Cleomedes, is a Greek hero from Astypalaea. During the Olympic Games, He went mad when he was not declared the winner and killed his opponent, Iccus of Epidaurus. He returned to his homeland and toppled the pillar supporting the roof of a school, killing about sixty children. Similarly, Samson is blinded, captured and brings down the central pillars of the building, causing it to fall on the Philistines and himself. Samson seizes the gateposts of the city of Gaza and carries them on his shoulders up a mountain. In his final act, Samson thus sacrifices himself to destroy his enemies, similar to Greek heroes who often sacrifice themselves for the common good.
There are books in the Old Testament that should be considered essentially historical. But they are by no means objective descriptions of what actually happened. The Deuteronomistic history, the books from Deuteronomy to 2. Kings, is an interpretation of the disasters of 722 and 586 BCE, that made it possible to accept the loss of Israel without abandoning Yahweh. The loss of Israel was not to be taken as evidence that Yahweh was not the highest God or that he had abandoned his people. Israel's loss meant the opposite: Yahweh was a universal God who could even use other nations to judge his own people. These judgments were clear to all: Israel had been condemned, while Judah had taken a different path. Yahweh rewarded keeping the covenant law with Judah's political continuation.

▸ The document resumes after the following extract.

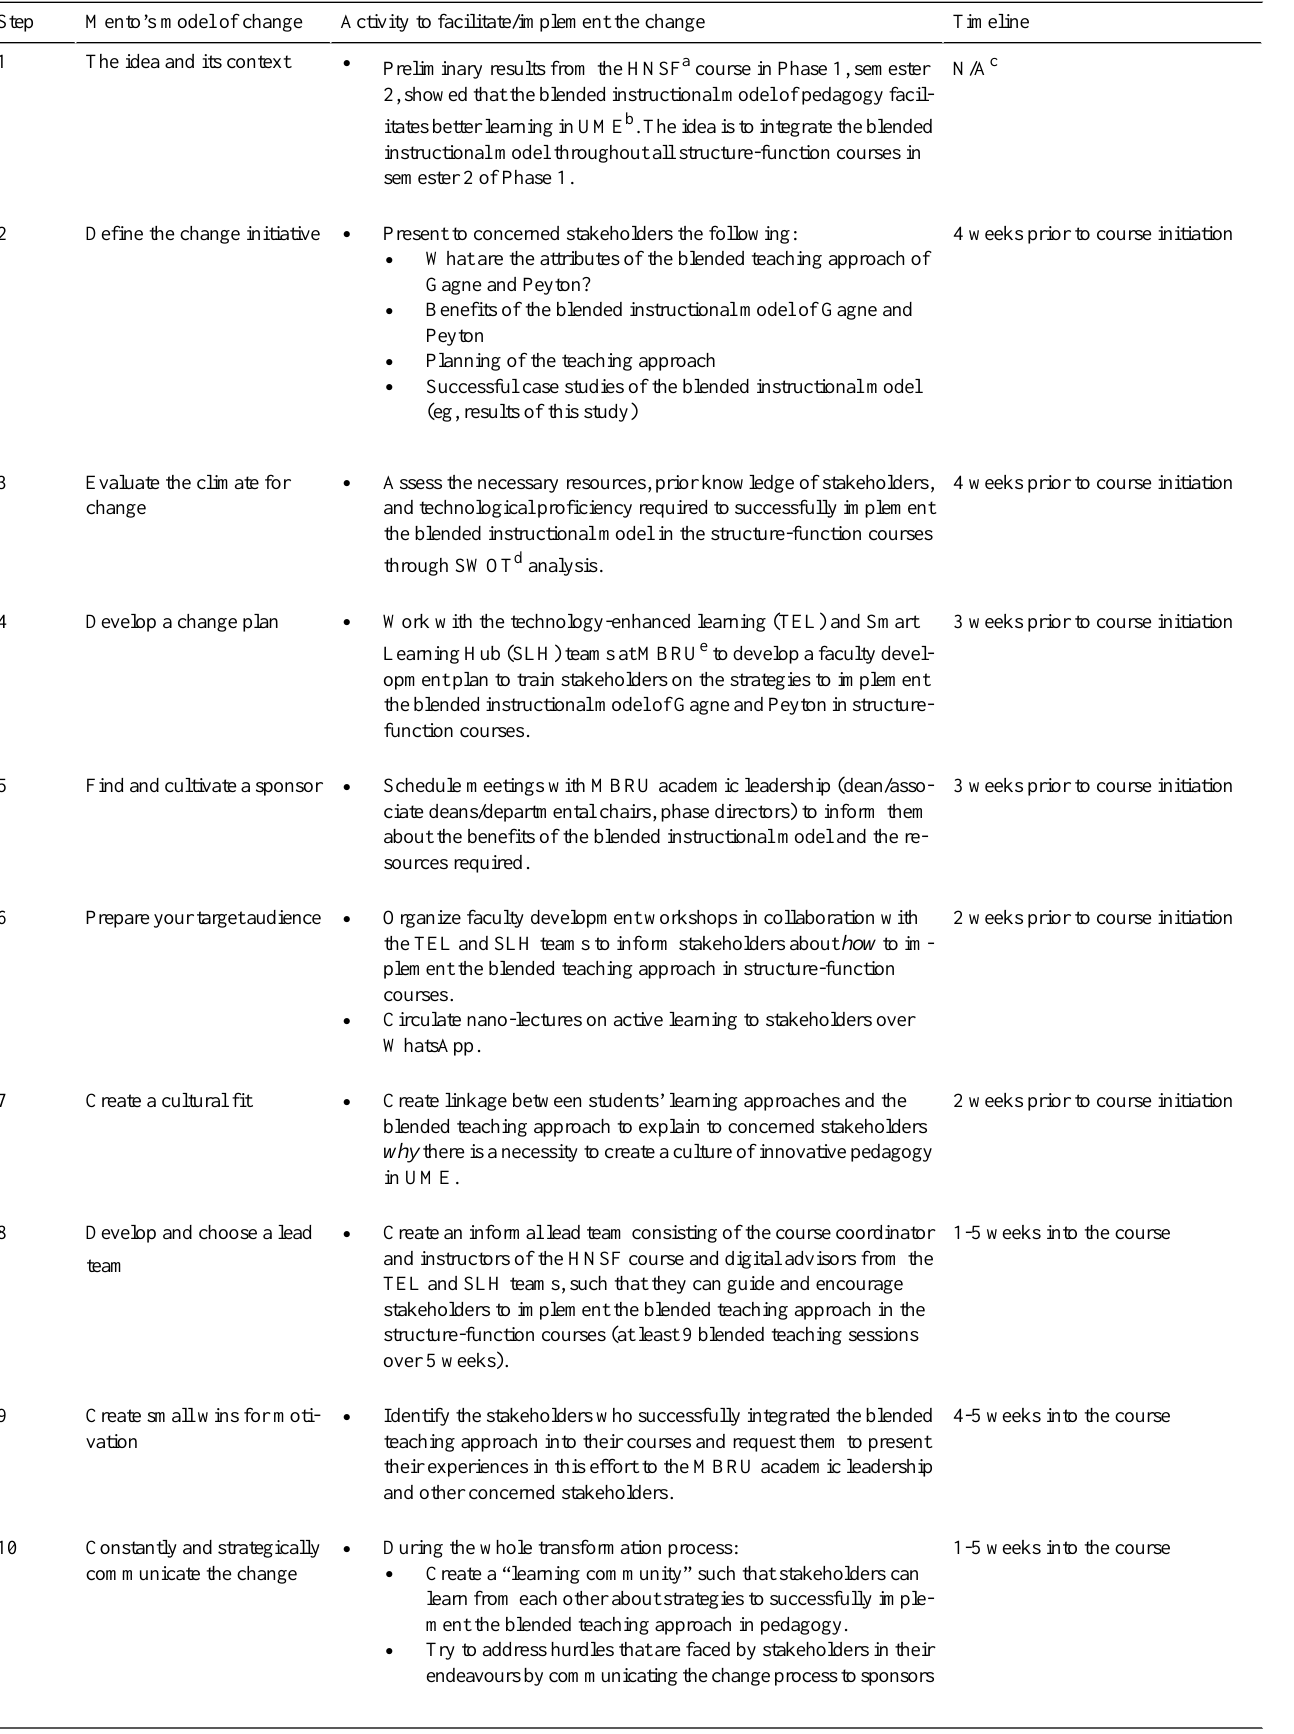
Table 2. Guidelines outlining the activities and timeline corresponding to each step of Mento’s change management model for the integration of a blended Gagne-Peyton instructional model in all structure-function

Yes, there is a historical core in the Old Testament. All stories in it are not pure fiction. However, it is a known fact among scholars that these stories are blended with fiction. The Old Testament includes myth, saga, legends, ethiologies, history, annals, reports, anecdotes, and novella. (Watson E. Mills, Roger Aubrey Bullard - Mercer dictionary of the Bible – Genre in the Old Testament, page 323).
Professor George Coats names the principal narrative genres in the Old Testament as saga, tale, novella, legend, history, report, fable, etiology and myth. (Genesis, 1983, 5-10).
"There's been a great deal of work done on the Bible and its relationship to comparative folklore and mythology. The general underlying assumption is that there's nothing in the Bible that can't be found in some form - or to which some analogy cannot be found - in some mythology or folklore elsewhere. " (Northrop Frye and Jay Macpherson: Biblical and Classical Myths – The Mythological Framework of Western Culture, University of Toronto Press, 2004, page 42)
So to answer the question at the beginning of the page: enough to convince a believer that the book is valid historically. And not nearly enough to convince anyone else. For anyone else, archaeological evidence never gets off the ground (pun intended). How do we know that the God depicted in these stories existed anywhere else but inside the minds of human beings?
There is no reason to assume so. The Abrahamic God has given no evidence of himself that could withstand critical scrutiny; no advanced medical, scientific or cultural knowledge or knowledge of future events. Only unverifiable stories of miracles.